Upward rally may continue
For now, 63,700 levels would act as a trend decider level, above which it could rally till 64,300-64,400; On flip side, below 63,700pts the uptrend would be vulnerable.
image for illustrative purpose
Kumud Das
On Wednesday, the benchmark index BSE Sensex registered a fresh all time high of 64,050.44, after a promising intraday rally, as it gained by 499 points. Among sectors, Metal and Pharma indices outperformed, both the indices rallied over 1.5 per cent.
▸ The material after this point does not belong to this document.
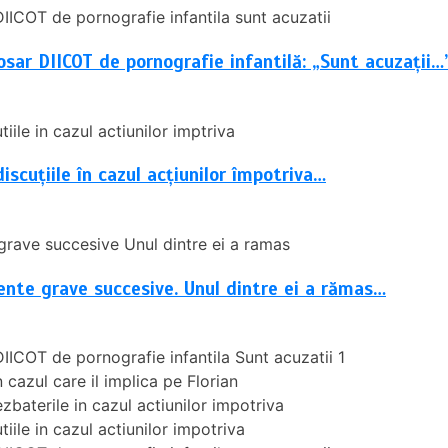
osar DIICOT de pornografie infantilă: „Sunt acuzații…
iscuțiile în cazul acțiunilor împotriva…
ente grave succesive. Unul dintre ei a rămas…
“Technically, the index opened with a gap-up and held the positive momentum throughout the day, on daily charts, the index has formed breakout formation and it also formed bullish candle, which supports further uptrend from the current levels,” says Shrikant Chauhan of Kotak Securities.
For the breakout traders now, 63,700 levels would act as a trend decider level. Above the same, the index could rally till 64,300-64,400. On the flip side, below 63,700pts the uptrend would be vulnerable. Below the same, traders may prefer to exit out form the trading long positions.
Christy Mathai, Fund Manager (Equity), Quantum AMC, says: “Valuations around the long-term average makes a strong case for reasonable returns as earnings up cycle gains strength.” Investors could be better off by staying invested and maintain their equity allocation in line with long term asset allocation plans.
Indian markets are at an all-time high, driven by strong inflows from the FII the past few months. From a macro standpoint, India stands out relative to peer countries, with inflation moderating, investing activity and growth picking up. Growth hurdles of Indian economy has corrected to a large extent.
Infrastructure has been improving consistently, corporate balance sheet strength has improved, and financial system is in a robust state to fund the potential growth. Despite the recent rally, fundamentals point to the possibility of strong earnings growth in medium term.